For implementing node rankings, we took the approach of implementing the initial starting nodes of the graph using page rank algorithm. Starting from an initial ranking of the nodes based on the number outdegrees of each node. The algorithm keeps running in a loop until it converges to the final ranks for each node. This is done by first calculating an adjacency matrix of the graph and than moving on to calculate the rankings of each nodes based on the number of nodes pointing to it after the first step. You can read more about pagerank here and here.

As seen in the above figure. The page rank applied to the DAQL dataset gives us the following results. Where the number in brackets for reach node represents their rank for that graph. The code for the algorithm was implemented using Apache Spark Java and is available as open source here.
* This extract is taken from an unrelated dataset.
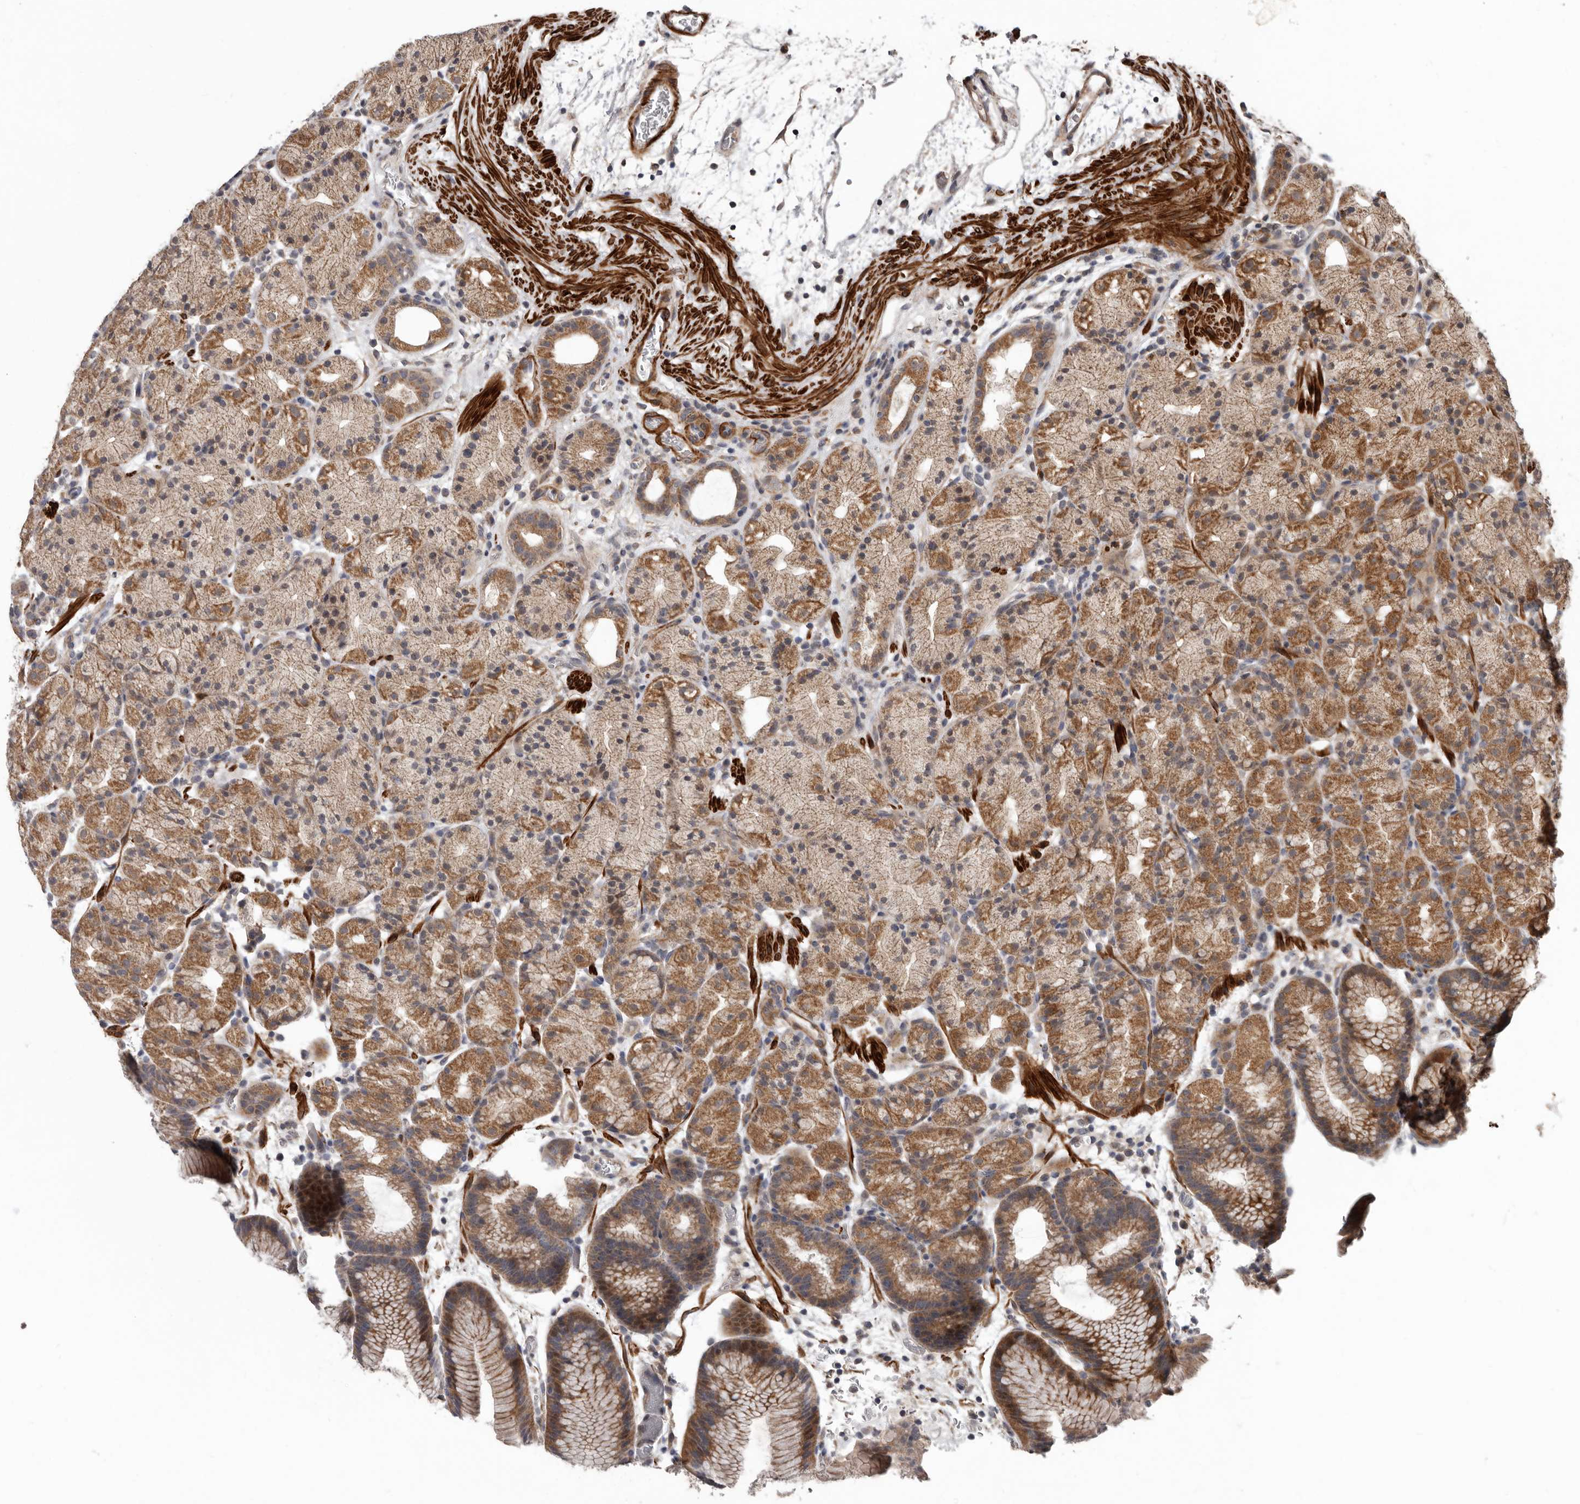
{"staining": {"intensity": "moderate", "quantity": ">75%", "location": "cytoplasmic/membranous"}, "tissue": "stomach", "cell_type": "Glandular cells", "image_type": "normal", "snomed": [{"axis": "morphology", "description": "Normal tissue, NOS"}, {"axis": "topography", "description": "Stomach, upper"}], "caption": "Protein staining of benign stomach shows moderate cytoplasmic/membranous staining in approximately >75% of glandular cells.", "gene": "FGFR4", "patient": {"sex": "male", "age": 48}}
There was an alternative way through which we went about calculating the starting nodes for our users. This method through which we calculate the nodes importance based on their connectedness is called node centrality. There are three types of centralities you can calculate for a node.

We only focused on calculating the first two centralities for all the nodes of the graphs.

Degree Centrality

Degree centrality is simply the measure of number of out degrees and in degrees of a graph. We calculated this for each node on the fly while the user is using the software.

Closeness Centrality

The closeness centrality for a graph required us to calculate the shortest paths for each node to all the other nodes. This gave rise to the problem of using the shortest path algorithm.
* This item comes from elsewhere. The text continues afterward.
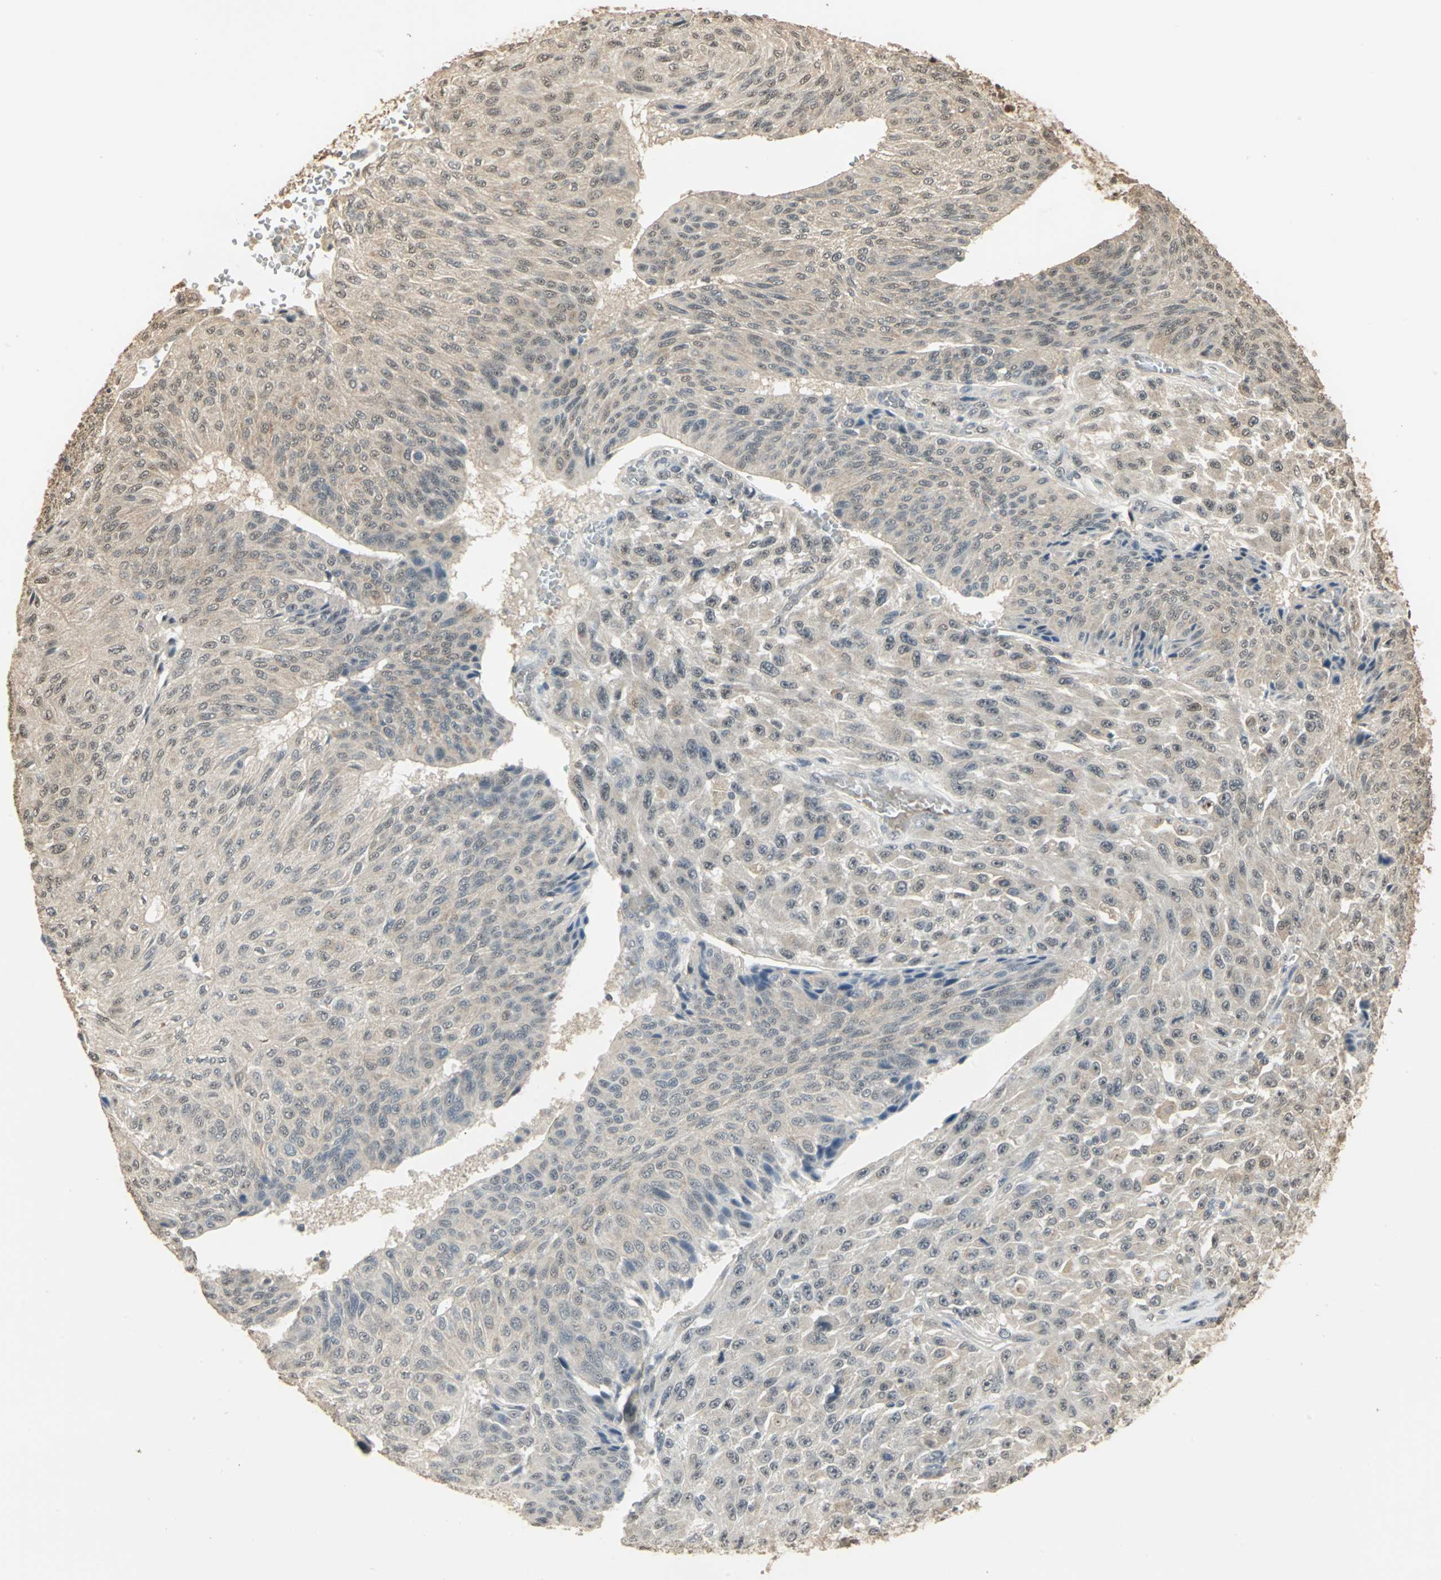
{"staining": {"intensity": "weak", "quantity": "25%-75%", "location": "cytoplasmic/membranous"}, "tissue": "urothelial cancer", "cell_type": "Tumor cells", "image_type": "cancer", "snomed": [{"axis": "morphology", "description": "Urothelial carcinoma, High grade"}, {"axis": "topography", "description": "Urinary bladder"}], "caption": "Human high-grade urothelial carcinoma stained for a protein (brown) exhibits weak cytoplasmic/membranous positive positivity in about 25%-75% of tumor cells.", "gene": "UCHL5", "patient": {"sex": "male", "age": 66}}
Hence in order to calculate the closeness centrality we first went about implementing a single source shortest path algorithm for a node in a graph. Since we were dealing with non-weighted directed graph. We used BFS algorithm with the MapReduce technique to calculate the shortest path for a node. The implementation of the algorithm can be found here.

The next step was to find the nodes which will be most central in the graph. For this we took the advantage of the basic definition of closeness centrality which define a centrality for the node as the inverse sum of the shortest path of that node with all the other nodes. This helped us realize that if we continously and parallely hop back from the top 10% nodes with maximum out-degrees to the farthest nodes in the graph ignoring cycles and loops. We can find out the nodes in the graph which are the intersections. By intersection we mean, the nodes which are connected to the maximum nodes in those 10% nodes we selected at the start. If we found the nodes with maximum intersections, we'll find the nodes which are connected to the maximum number of nodes. Let's take an example of it. To understand the example. We start with the help of a figure.

In the above figure we consider the red nodes as the 10% nodes with max out-degrees. Now if we keep going by hop by hop paralelly from each red node we'll come up with a tabular data that will give us the distances of each red node from all the other nodes. For example, the distance of node 9 to node 1 is 2. While the distance of node 4 to node 10 is 4.

This will give us a final result like this.

Where object are the red nodes while subject are the rest of the nodes. Once we found this out, we can simply group our data with respect to the subjects in order to find the maximum count of intersections for that subject. In the above example, node 10 will be the one connected to the maximum number of nodes which will result in it having a higher closeness centrality. The algorithm for finding the closeness nodes can be found here.

Once we found these maximum intersection nodes. We feed them to the BFs algorithm defined above which gives us the shortest path of those nodes to all the other nodes. Than we pass the sum of our shortest path distances of those nodes to the closeness centrality formula to give us our final closeness centralities.

Our final results with highest page rank nodes at the left and highest closeness centrality nodes at the right looks like this.

Note: The project was implemented in University of Freiburg as part of a Master project within the University with other team members.